| JOB |
Please copy the entries word for word, from the line with "Number of brown" to the line with "Q: Count the wreath cookies on the counter.", including both of those lines. Leave the pictures out of your copy.

| SUPPLIED MATERIAL |
····················
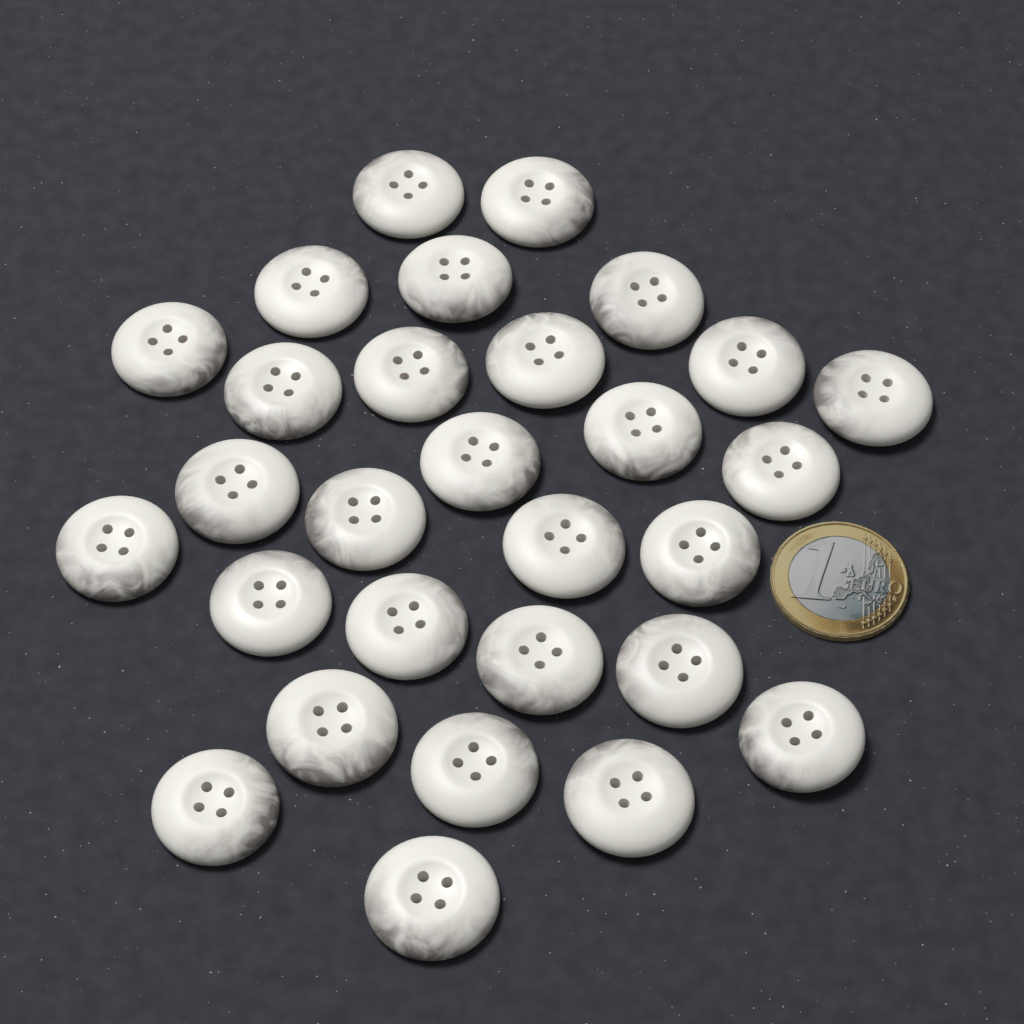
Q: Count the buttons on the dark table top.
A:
····················
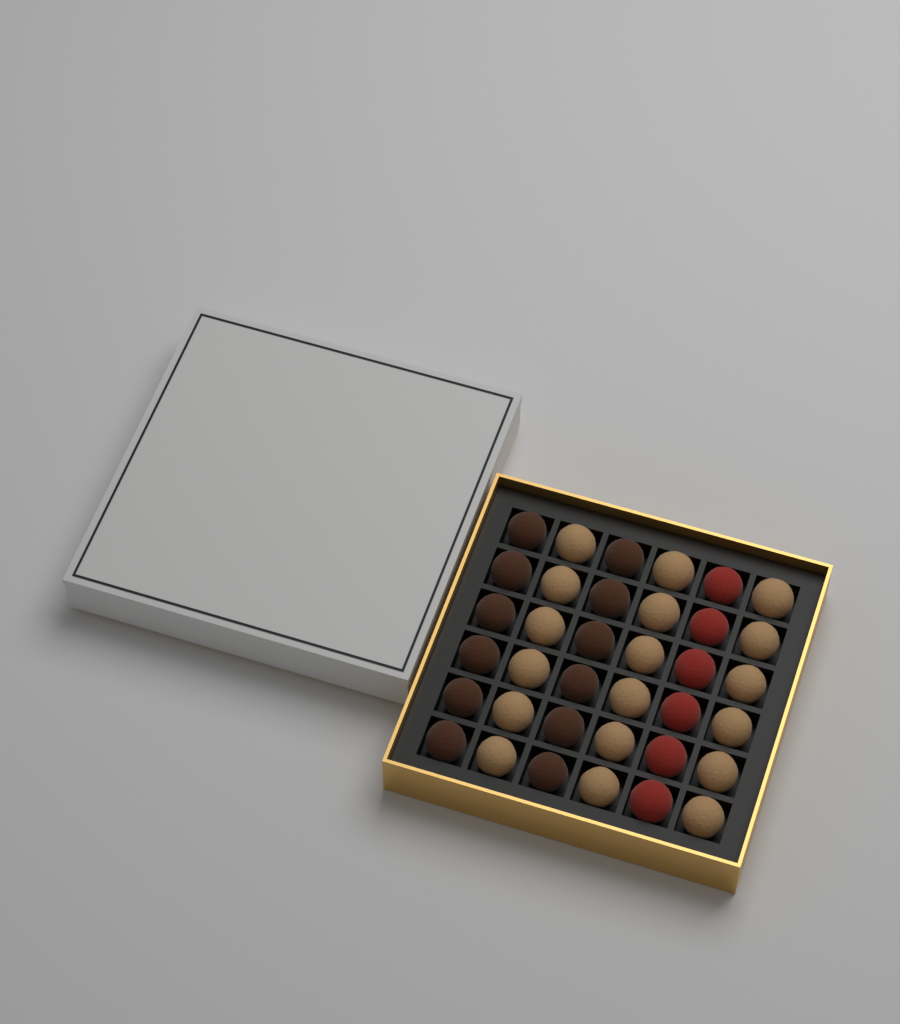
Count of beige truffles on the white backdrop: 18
····················
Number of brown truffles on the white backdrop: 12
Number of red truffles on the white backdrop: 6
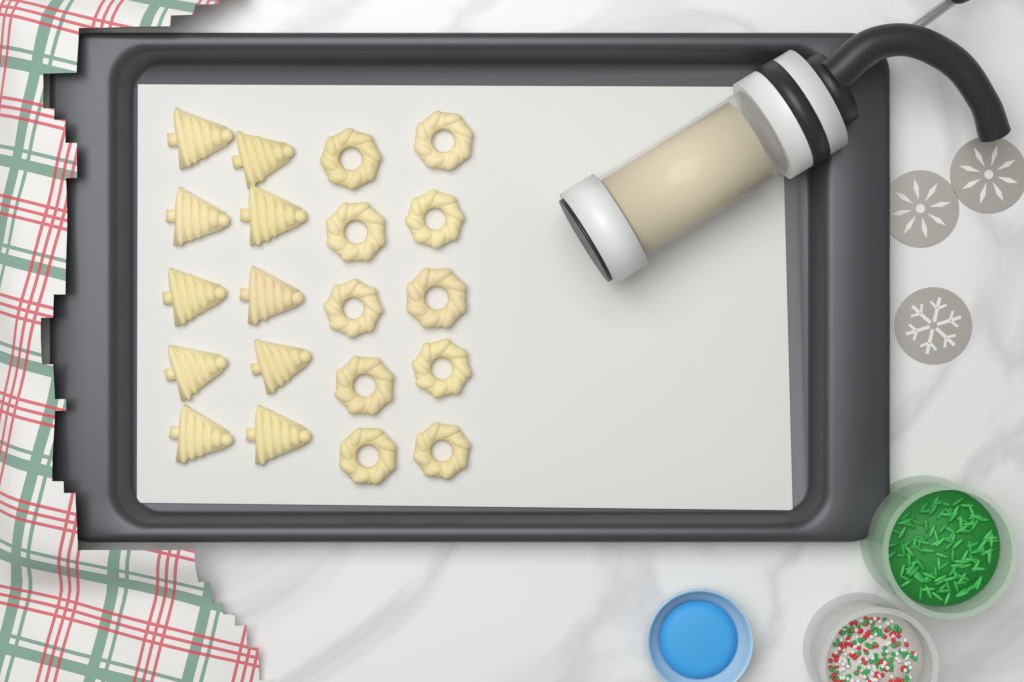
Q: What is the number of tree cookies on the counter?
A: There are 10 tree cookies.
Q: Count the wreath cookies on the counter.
····················
| THE COMPLETED TASK |
Number of brown truffles on the white backdrop: 12
Number of red truffles on the white backdrop: 6
Q: What is the number of tree cookies on the counter?
A: There are 10 tree cookies.
Q: Count the wreath cookies on the counter.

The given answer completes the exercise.